Think of it as a hybrid between JSON, SQLite, and generic compression. This format really excels for use cases where large read-only build artifacts are queried by worker nodes like an embedded database.

The cost of using a textual format is that floats become so slow to parse, that it’s a factor of over 14 times slower than parsing a normal integer. Even with the fastest simd algos we have right now.
So it depends. Float parsing performance is only a problem if you parse many floats, and lazy access might reduce work significantly (or add overhead: it depends).
Exactly. My for use cases, this format is amazing. I have very few floats, but lots and lots of objects, arrays and strings with moderate levels of duplication and substring duplication. My data is produced in a build and then read in thousands or millions of tiny queries that lookup up a single value deep inside the structure.

rx works very well as a kind of embedded database like sqlite, but completely unstructured like JSON.

Also I'm working on an extension that makes it mutable using append-only persistent data structures with a fixed-block caching level that is actually a pretty good database.

if you data is lots and lots of arrays of floats, this is likely not the format for you. Use float arrays.

Also note it stores decimal in a very compact encoding (two varints for base and power of 10)

That said, while this is a text format, it is also technically binary safe and could be extended with a new type tag to contain binary data if desired.

and with little data (i.e. <10Mb), this matters much less than accessibility and easy understanding of the data using a simple text editor or jq in the terminal + some filters.
what do you mean by little data, most communication protocols are not one off
Also good luck parsing 10 MiB of JSON in a loop that can't tolerate blocking the CPU for more than 10ms.

What's expensive is very relative to the use case.

I agree in principle. However JSON tooling has also got so good that other formats, when not optimized and held correctly, can be worse than JSON. For example IME stock protocol buffers can be worse than a well optimized JSON library (as much as it pains me to say this).
Yeah the raw parse speed comparison is almost a red herring at this point. The real cost with JSON is when you have a 200MB manifest or build artifact and you need exactly two fields out of it.

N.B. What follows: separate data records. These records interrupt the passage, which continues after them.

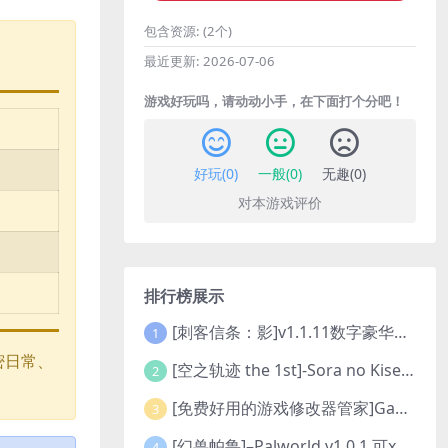
包含资源:
(2个)
最近更新:
2026-07-06
游戏好玩吗，请动动小手，在下面打个分吧！
好玩(
0
)
一般(
0
)
无趣(
0
)
对本游戏评价
排行榜展示
[刺客信条：影]v1.1.11数字豪华版全DLC
1
密日常、
[空之轨迹 the 1st]-Sora no Kiseki the 1st-更新至v1.06.4-全DLC
2
[免费好用的游戏修改器管家]Game Cheats Manager
3
[幻兽帕鲁]–Palworld v1.0.1 可xbox联机
4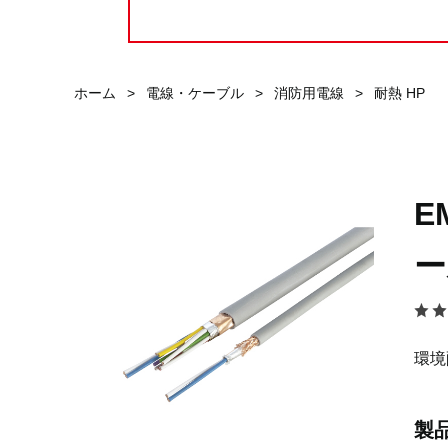
ホーム
>
電線・ケーブル
>
消防用電線
>
耐熱 HP
E
ー
環境
製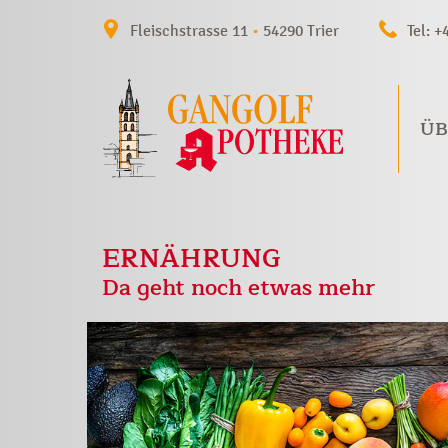
Fleischstrasse 11
•
54290 Trier
Tel: +
ÜB
ERNÄHRUNG
Da geht noch etwas mehr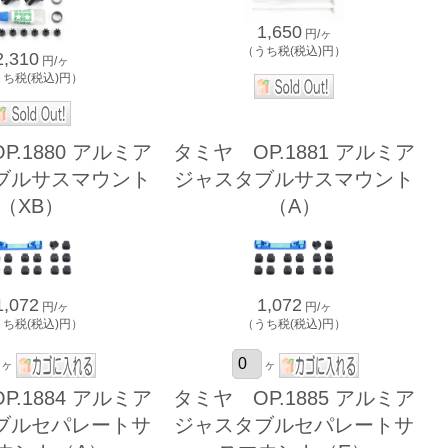
1,650
円/ヶ
（うち税(税込)円）
2,310
円/ヶ
うち税(税込)円）
P.1880 アルミア
タミヤ OP.1881 アルミア
ブルサスマウント
ジャスタブルサスマウント
（XB）
（A）
1,072
1,072
円/ヶ
円/ヶ
うち税(税込)円）
（うち税(税込)円）
ヶ
ヶ
P.1884 アルミア
タミヤ OP.1885 アルミア
ブルセパレートサ
ジャスタブルセパレートサ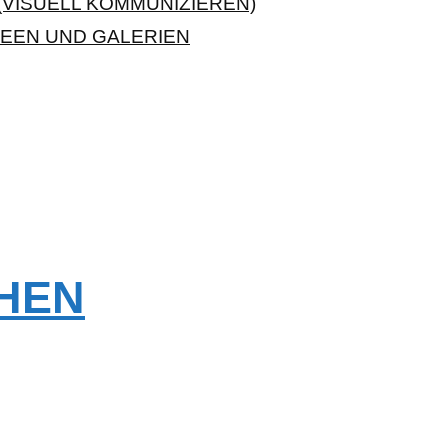
VISUELL KOMMUNIZIEREN)
EEN UND GALERIEN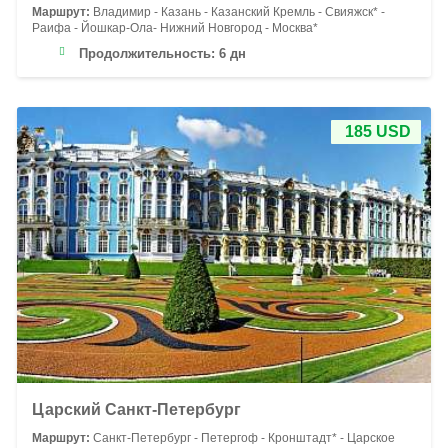
Маршрут:
Владимир - Казань - Казанский Кремль - Свияжск* -
Раифа - Йошкар-Ола- Нижний Новгород - Москва*
Продолжительность:
6 дн
185 USD
Царский Санкт-Петербург
Маршрут:
Санкт-Петербург - Петергоф - Кронштадт* - Царское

You're still loading the whole thing into memory, building the full object graph, and GC gets to clean all of it up after. That's the part where something like RX with selective access actually matters. Parse speed benchmarks don't capture that at all.
> The real cost with JSON is when you have a 200MB manifest or build artifact and you need exactly two fields out of it.

There are SAX-like JSON libraries out there, and several of them work with a preallocated buffer or similar streaming interface, so you could stream the file and pick out the two fields as they come along.

You still have to parse half the entire file on average. Much slower than formats that support skipping to the relevant information directly.
yep, this is exactly the kind of use case that caused me to design this format.
as parser: keep only indexes to the original file (input), dont copy strings or parse numbers at all (unless the strings fit in the index width, e.g. 32bit)

That would make parsing faster and there will be very little in terms on tree (json can't really contain full blow graphs) but it's rather complicated, and it will require hashing to allow navigation, though.

yep. I built custom JSON parsers as a first solution. The problem is you can't get away from scanning at least half the document bytes on average.

With RX and other truly random-access formats you could even optimize to the point of not even fetching the whole document. You could grab chunks from a remote server using HTTP range requests and cache locally in fixed-width blocks.

With JSON you must start at the front and read byte-by-byte till you find all the data you're looking for. Smart parsers can help a lot to reduce heap allocations, but you can't skip the state machine scan.

Can you imagine if a service as chatty and performance sensitive as Discord used JSON for their entire API surface?